Output all entries precisely and leave out the pictures.

Stored items:
▼

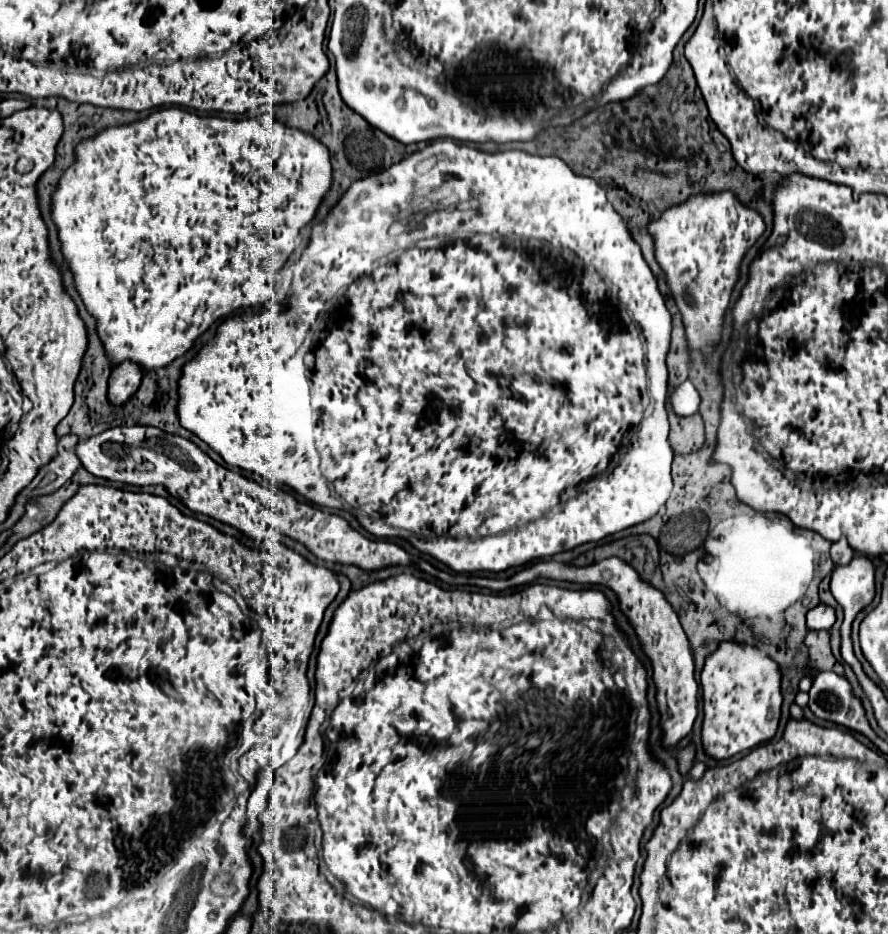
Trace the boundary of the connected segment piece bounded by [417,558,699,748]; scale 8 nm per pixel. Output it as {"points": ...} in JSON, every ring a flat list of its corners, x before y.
{"points":[[609,558,609,560,603,560,603,562,593,564,593,566,585,566,585,568,573,568,573,566,559,564,559,562,539,562,539,564,531,566,531,568,525,568,521,572,513,574,507,580,441,572,441,570,437,570,435,566,431,566,425,560,421,560,417,564,417,568,427,572,427,574,431,574,433,578,449,584,449,586,475,584,479,588,489,588,493,592,501,592,501,590,507,590,507,588,529,584,535,578,563,580,563,582,575,582,575,584,599,584,599,586,611,588,617,594,619,608,627,616,629,624,633,626,633,630,637,634,637,640,641,644,641,650,649,658,649,664,651,664,651,670,653,670,651,678,653,678,655,690,657,690,657,708,659,708,659,714,663,716,663,722,659,722,659,728,663,732,663,746,665,748,675,748,691,732,691,726,693,726,693,722,697,718,699,684,695,682,695,676,693,676,693,656,691,656,691,648,689,648,687,636,685,636,685,632,683,632,683,628,679,624,679,618,677,618,675,610,665,600,663,592,659,592,653,586,649,586,647,582,643,582,637,576,637,572,627,562,623,562,619,558]]}

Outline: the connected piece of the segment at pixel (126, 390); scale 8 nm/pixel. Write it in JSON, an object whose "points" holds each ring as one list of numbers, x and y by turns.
{"points":[[121,362,113,366,109,378,109,400,111,404,125,404,139,388,143,370,135,362]]}

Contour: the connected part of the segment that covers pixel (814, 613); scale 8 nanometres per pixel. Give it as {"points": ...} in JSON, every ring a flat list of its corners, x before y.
{"points":[[819,604,807,612,809,630,829,630,835,624,835,610,827,604]]}

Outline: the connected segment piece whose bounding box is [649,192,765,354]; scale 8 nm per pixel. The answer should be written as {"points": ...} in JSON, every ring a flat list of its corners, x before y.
{"points":[[731,192,699,194,663,212,659,220,649,224,649,232,655,238,657,262,683,314,687,346,711,354,721,338,723,314,729,306,743,254,765,232,763,218,745,208]]}

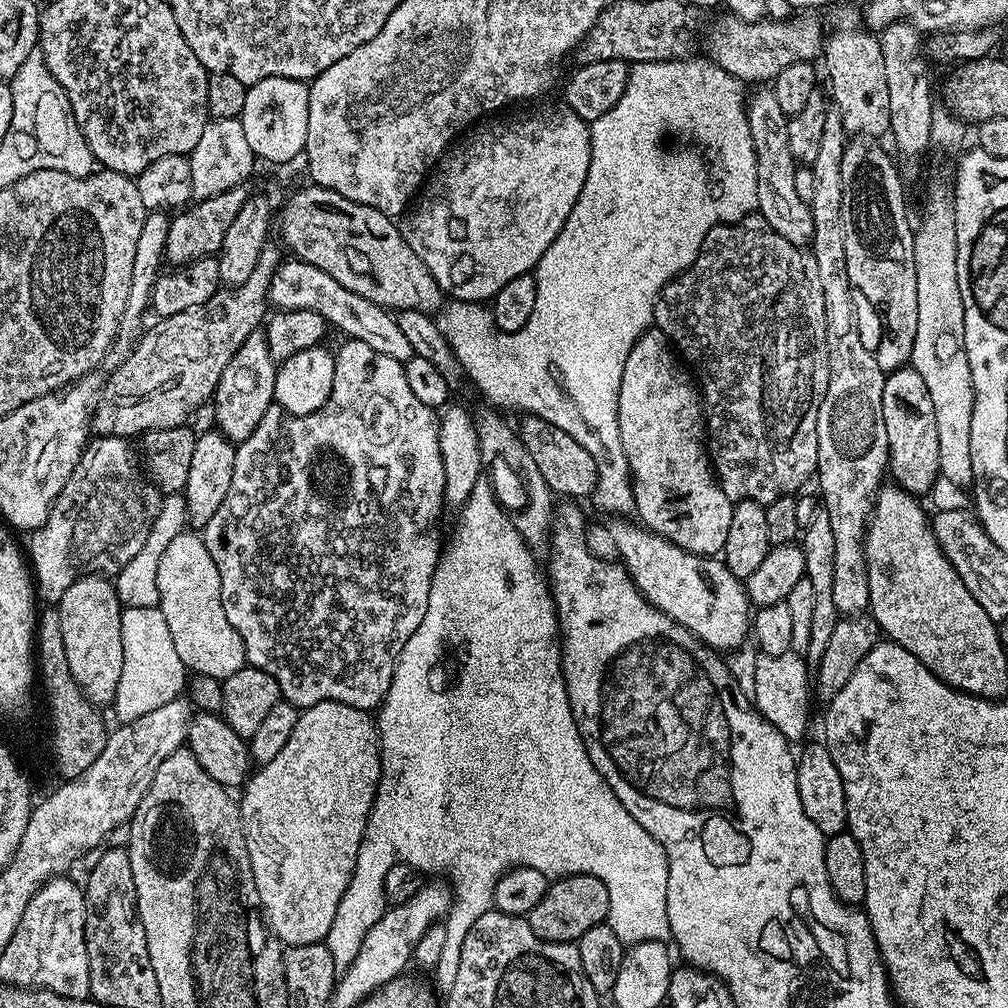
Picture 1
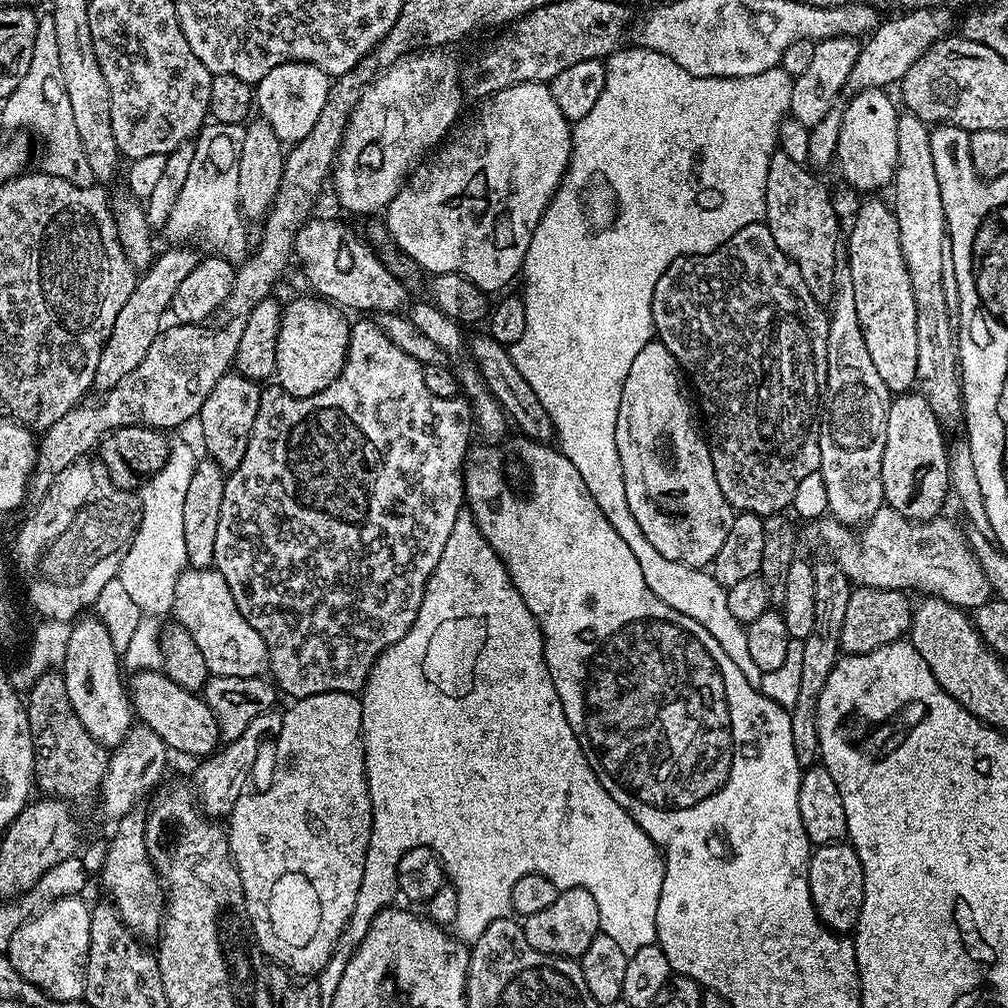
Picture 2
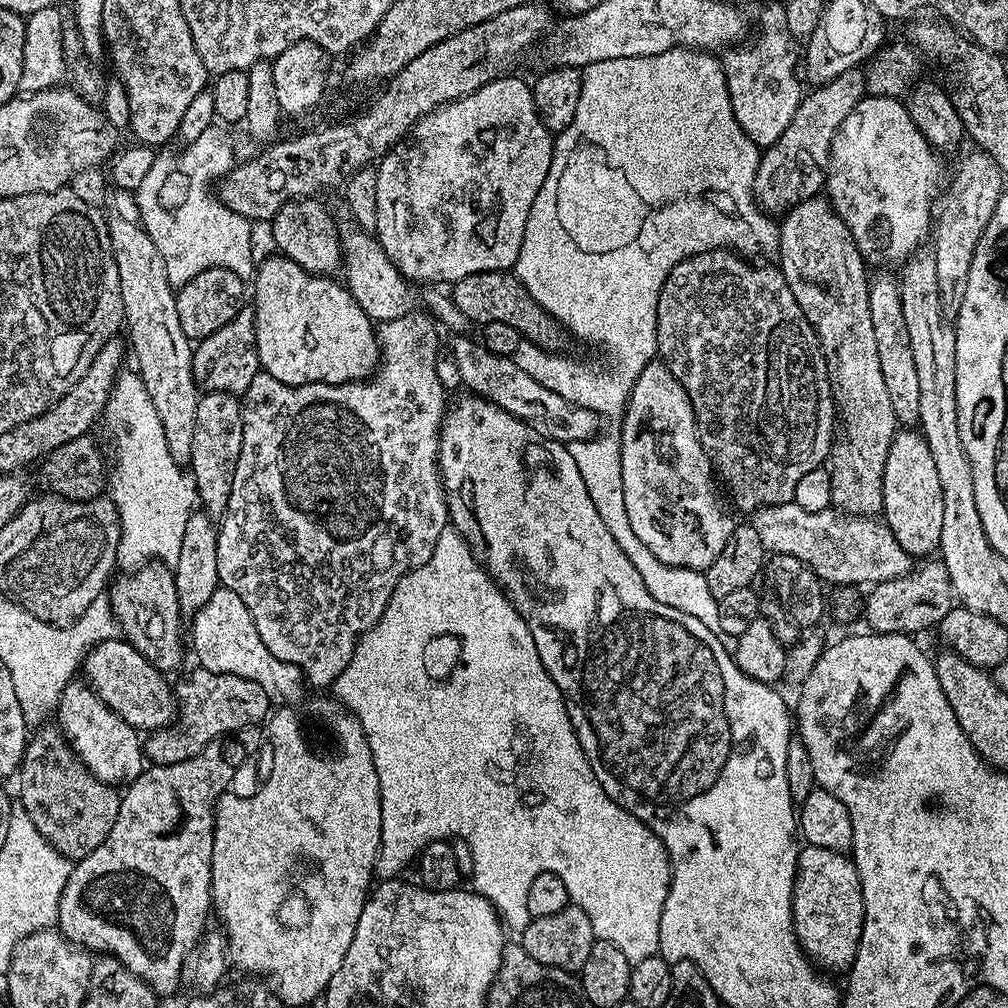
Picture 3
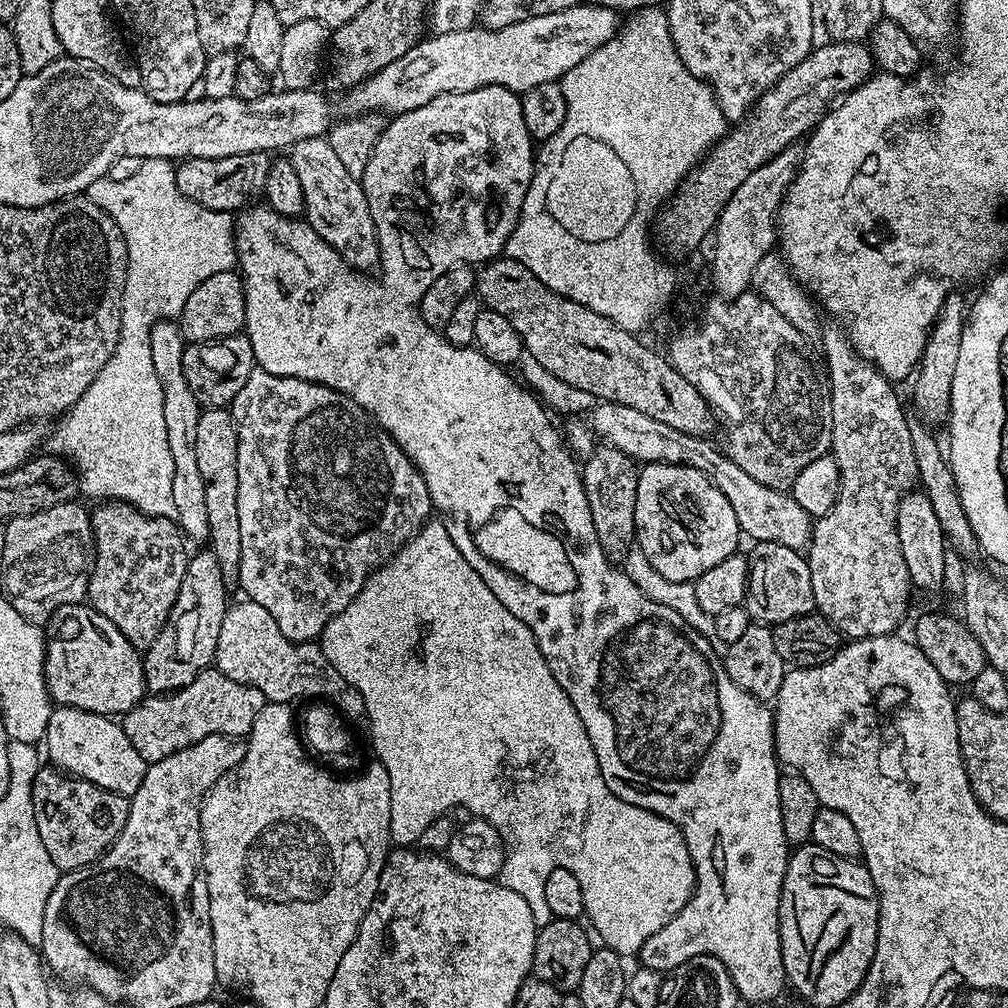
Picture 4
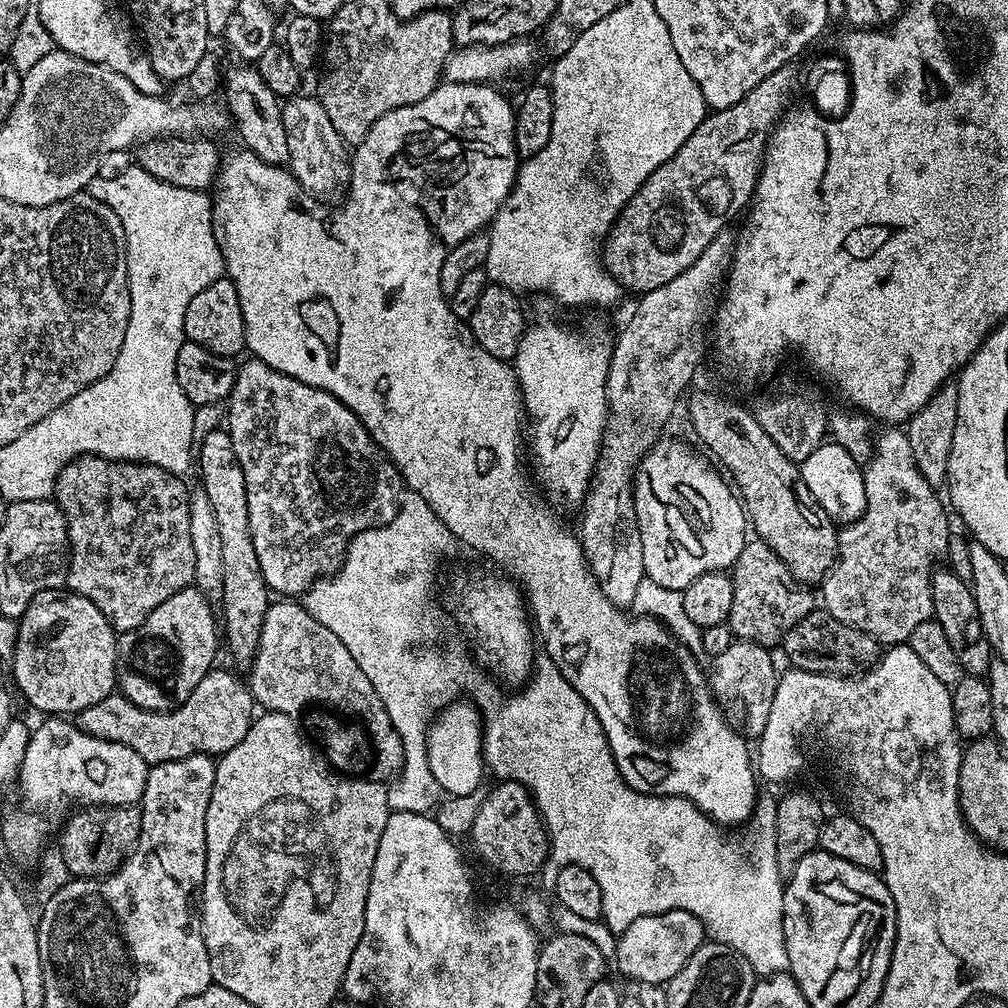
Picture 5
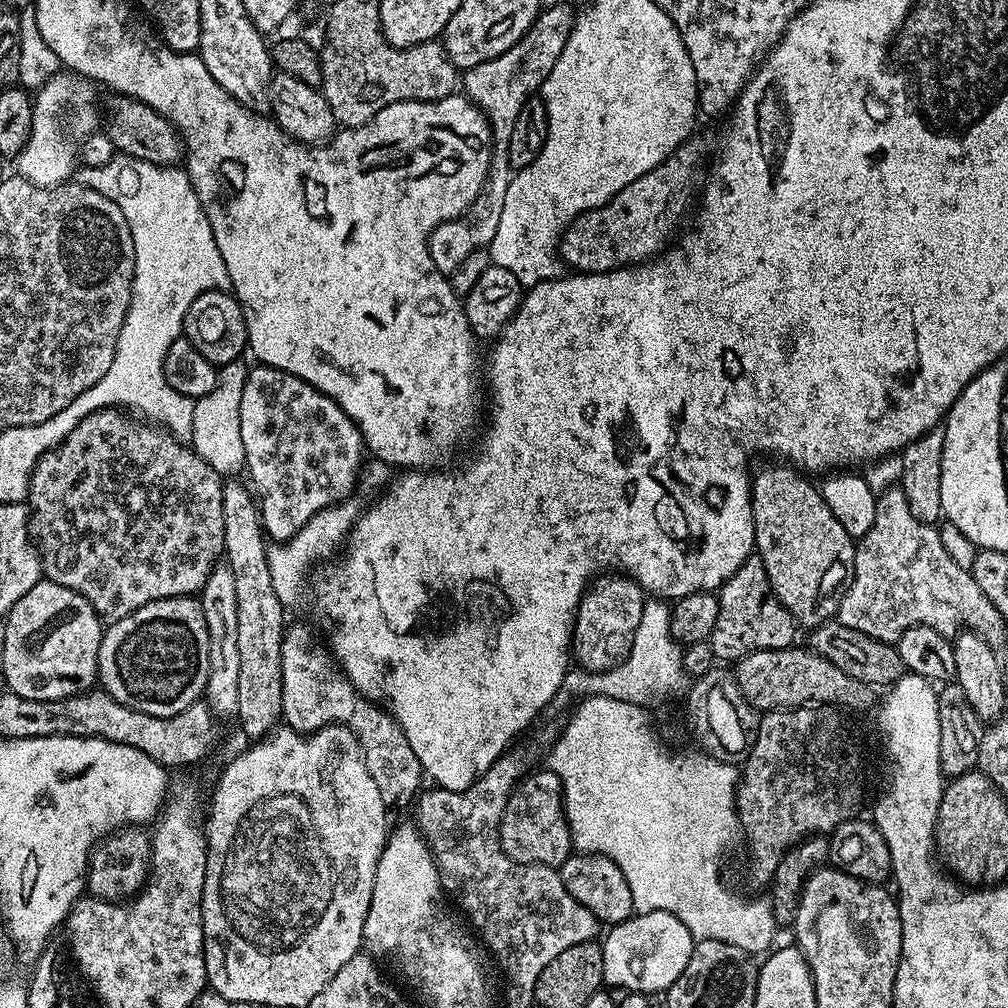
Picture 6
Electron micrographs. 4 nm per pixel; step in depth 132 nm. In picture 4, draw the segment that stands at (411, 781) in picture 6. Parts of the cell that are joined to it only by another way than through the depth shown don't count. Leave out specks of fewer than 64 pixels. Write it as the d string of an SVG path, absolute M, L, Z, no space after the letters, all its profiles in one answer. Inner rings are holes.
M247 598L241 601L241 604L233 603L222 618L214 667L224 672L226 678L234 678L234 682L262 690L265 701L274 704L326 697L332 688L334 673L319 643L288 640L278 630L278 622L270 618L266 606L258 606L258 602Z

▲

*Answer to this problem*:
Trace the boundary of the connected segment piece bounded by [417,558,699,748]; scale 8 nm per pixel. Output it as {"points": ...} in JSON, every ring a flat list of its corners, x before y.
{"points":[[609,558,609,560,603,560,603,562,593,564,593,566,585,566,585,568,573,568,573,566,559,564,559,562,539,562,539,564,531,566,531,568,525,568,521,572,513,574,507,580,441,572,441,570,437,570,435,566,431,566,425,560,421,560,417,564,417,568,427,572,427,574,431,574,433,578,449,584,449,586,475,584,479,588,489,588,493,592,501,592,501,590,507,590,507,588,529,584,535,578,563,580,563,582,575,582,575,584,599,584,599,586,611,588,617,594,619,608,627,616,629,624,633,626,633,630,637,634,637,640,641,644,641,650,649,658,649,664,651,664,651,670,653,670,651,678,653,678,655,690,657,690,657,708,659,708,659,714,663,716,663,722,659,722,659,728,663,732,663,746,665,748,675,748,691,732,691,726,693,726,693,722,697,718,699,684,695,682,695,676,693,676,693,656,691,656,691,648,689,648,687,636,685,636,685,632,683,632,683,628,679,624,679,618,677,618,675,610,665,600,663,592,659,592,653,586,649,586,647,582,643,582,637,576,637,572,627,562,623,562,619,558]]}

Outline: the connected piece of the segment at pixel (126, 390); scale 8 nm/pixel. Write it in JSON, an object whose "points" holds each ring as one list of numbers, x and y by turns.
{"points":[[121,362,113,366,109,378,109,400,111,404,125,404,139,388,143,370,135,362]]}

Contour: the connected part of the segment that covers pixel (814, 613); scale 8 nanometres per pixel. Give it as {"points": ...} in JSON, every ring a flat list of its corners, x before y.
{"points":[[819,604,807,612,809,630,829,630,835,624,835,610,827,604]]}

Outline: the connected segment piece whose bounding box is [649,192,765,354]; scale 8 nm per pixel. The answer should be written as {"points": ...} in JSON, every ring a flat list of its corners, x before y.
{"points":[[731,192,699,194,663,212,659,220,649,224,649,232,655,238,657,262,683,314,687,346,711,354,721,338,723,314,729,306,743,254,765,232,763,218,745,208]]}

Picture 1
Picture 2
Picture 3
Picture 4
Picture 5
Picture 6
Electron micrographs. 4 nm per pixel; step in depth 132 nm. In picture 4, draw the segment that stands at (411, 781) in picture 6. Parts of the cell that are joined to it only by another way than through the depth shown don't count. Leave out specks of fewer than 64 pixels. Write it as the d string of an SVG path, absolute M, L, Z, no space after the letters, all its profiles in one answer. Inner rings are holes.
M247 598L241 601L241 604L233 603L222 618L214 667L224 672L226 678L234 678L234 682L262 690L265 701L274 704L326 697L332 688L334 673L319 643L288 640L278 630L278 622L270 618L266 606L258 606L258 602Z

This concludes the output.